───── EXERCISE MATERIALS ─────
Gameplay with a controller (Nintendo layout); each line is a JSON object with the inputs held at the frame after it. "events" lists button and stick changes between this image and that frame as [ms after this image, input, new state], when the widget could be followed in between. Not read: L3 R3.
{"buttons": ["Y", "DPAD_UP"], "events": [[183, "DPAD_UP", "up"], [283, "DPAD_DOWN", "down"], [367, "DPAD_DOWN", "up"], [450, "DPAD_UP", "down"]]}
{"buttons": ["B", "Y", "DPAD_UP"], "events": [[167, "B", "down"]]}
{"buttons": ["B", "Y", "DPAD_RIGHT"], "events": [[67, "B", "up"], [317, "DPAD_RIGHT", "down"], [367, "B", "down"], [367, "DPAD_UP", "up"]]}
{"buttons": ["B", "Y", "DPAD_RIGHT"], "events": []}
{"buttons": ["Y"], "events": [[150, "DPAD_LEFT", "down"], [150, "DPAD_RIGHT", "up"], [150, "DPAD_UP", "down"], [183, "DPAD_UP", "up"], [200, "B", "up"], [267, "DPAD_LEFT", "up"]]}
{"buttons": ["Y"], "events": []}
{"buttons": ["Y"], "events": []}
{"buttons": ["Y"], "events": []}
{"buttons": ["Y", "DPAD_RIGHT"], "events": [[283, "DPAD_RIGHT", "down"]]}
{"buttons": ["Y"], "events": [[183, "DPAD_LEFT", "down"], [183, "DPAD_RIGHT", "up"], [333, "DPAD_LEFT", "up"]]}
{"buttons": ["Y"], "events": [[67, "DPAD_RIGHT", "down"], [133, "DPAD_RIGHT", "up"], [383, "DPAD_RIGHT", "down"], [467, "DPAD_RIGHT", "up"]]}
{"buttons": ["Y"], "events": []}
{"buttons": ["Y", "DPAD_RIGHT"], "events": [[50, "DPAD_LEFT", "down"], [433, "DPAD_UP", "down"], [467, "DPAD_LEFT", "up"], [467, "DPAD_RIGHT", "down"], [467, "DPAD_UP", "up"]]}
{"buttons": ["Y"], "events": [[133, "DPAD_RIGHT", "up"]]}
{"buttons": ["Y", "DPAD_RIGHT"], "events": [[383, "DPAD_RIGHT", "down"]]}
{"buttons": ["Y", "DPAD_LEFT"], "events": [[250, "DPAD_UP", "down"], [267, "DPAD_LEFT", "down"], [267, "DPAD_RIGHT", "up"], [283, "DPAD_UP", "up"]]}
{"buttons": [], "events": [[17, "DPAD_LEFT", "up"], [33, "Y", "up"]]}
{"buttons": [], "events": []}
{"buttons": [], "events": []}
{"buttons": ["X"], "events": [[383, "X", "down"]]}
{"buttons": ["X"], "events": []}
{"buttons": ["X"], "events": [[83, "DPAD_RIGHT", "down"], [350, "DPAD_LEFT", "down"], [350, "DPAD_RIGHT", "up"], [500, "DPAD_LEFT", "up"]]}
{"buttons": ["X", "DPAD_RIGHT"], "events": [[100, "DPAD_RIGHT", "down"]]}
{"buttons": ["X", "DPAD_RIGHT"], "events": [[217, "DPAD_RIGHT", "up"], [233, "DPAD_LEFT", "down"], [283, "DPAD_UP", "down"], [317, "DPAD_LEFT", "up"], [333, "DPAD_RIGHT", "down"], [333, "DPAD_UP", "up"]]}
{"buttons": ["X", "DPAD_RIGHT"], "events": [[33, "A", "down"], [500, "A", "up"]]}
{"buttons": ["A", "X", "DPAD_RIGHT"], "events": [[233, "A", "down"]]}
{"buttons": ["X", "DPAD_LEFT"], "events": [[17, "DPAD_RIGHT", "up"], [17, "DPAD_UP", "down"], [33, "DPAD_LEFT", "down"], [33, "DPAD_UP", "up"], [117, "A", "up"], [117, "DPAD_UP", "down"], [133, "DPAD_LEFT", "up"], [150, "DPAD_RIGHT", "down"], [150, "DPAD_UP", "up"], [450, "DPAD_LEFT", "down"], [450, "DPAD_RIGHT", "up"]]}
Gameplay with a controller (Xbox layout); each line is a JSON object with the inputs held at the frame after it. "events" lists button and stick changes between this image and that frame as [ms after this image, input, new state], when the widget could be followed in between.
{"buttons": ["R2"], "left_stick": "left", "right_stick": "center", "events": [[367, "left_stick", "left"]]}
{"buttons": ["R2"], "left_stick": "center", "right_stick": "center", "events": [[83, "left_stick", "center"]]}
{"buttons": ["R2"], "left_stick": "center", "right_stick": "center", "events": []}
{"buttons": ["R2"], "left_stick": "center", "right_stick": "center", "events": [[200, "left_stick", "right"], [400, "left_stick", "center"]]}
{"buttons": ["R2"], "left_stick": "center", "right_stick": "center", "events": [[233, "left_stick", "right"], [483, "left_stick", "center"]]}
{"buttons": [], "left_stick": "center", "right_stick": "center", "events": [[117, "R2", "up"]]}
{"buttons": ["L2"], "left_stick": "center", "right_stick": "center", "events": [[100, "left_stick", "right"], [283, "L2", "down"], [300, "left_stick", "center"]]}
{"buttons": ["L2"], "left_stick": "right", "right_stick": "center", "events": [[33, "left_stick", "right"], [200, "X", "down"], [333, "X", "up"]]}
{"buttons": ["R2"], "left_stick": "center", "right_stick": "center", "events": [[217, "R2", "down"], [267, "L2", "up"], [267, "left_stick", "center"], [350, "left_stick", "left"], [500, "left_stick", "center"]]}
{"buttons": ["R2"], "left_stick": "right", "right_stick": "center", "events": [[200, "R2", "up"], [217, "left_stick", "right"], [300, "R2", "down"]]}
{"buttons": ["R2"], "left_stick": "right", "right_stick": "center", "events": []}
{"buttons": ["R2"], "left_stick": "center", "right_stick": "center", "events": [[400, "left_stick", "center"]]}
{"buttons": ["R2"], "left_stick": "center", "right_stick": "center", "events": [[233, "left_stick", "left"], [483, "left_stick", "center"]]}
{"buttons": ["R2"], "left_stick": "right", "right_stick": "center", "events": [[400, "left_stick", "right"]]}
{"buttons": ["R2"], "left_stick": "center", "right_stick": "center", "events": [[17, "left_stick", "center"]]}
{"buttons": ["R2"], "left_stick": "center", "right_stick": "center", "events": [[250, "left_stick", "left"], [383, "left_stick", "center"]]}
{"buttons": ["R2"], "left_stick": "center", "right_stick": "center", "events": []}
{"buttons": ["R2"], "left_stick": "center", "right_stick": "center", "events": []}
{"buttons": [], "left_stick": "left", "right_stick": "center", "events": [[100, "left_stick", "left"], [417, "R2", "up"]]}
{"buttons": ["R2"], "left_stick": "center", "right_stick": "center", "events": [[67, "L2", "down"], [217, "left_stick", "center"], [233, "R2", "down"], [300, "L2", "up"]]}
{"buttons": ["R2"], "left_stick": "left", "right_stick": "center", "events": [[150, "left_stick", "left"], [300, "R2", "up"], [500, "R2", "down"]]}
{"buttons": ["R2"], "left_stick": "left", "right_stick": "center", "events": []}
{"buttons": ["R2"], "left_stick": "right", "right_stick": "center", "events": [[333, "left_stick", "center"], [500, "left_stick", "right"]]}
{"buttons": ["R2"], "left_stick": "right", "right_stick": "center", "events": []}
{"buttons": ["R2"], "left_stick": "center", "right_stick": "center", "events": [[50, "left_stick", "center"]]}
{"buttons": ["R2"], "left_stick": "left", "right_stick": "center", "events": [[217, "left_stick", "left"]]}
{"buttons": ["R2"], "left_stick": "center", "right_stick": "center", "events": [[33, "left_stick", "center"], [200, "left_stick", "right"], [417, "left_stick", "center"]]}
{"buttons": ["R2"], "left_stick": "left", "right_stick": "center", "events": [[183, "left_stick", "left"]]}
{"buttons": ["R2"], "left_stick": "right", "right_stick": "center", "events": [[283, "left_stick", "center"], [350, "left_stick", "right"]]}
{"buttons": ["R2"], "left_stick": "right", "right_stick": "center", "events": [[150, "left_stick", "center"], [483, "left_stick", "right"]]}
─────
EXERCISE DETAILS
In the listing above, find each line where "could" occurs and copy it.

RESPONSE FOR THIS EXERCISE
Gameplay with a controller (Nintendo layout); each line is a JSON object with the inputs held at the frame after it. "events" lists button and stick changes between this image and that frame as [ms after this image, input, new state], when the widget could be followed in between. Not read: L3 R3.
Gameplay with a controller (Xbox layout); each line is a JSON object with the inputs held at the frame after it. "events" lists button and stick changes between this image and that frame as [ms after this image, input, new state], when the widget could be followed in between.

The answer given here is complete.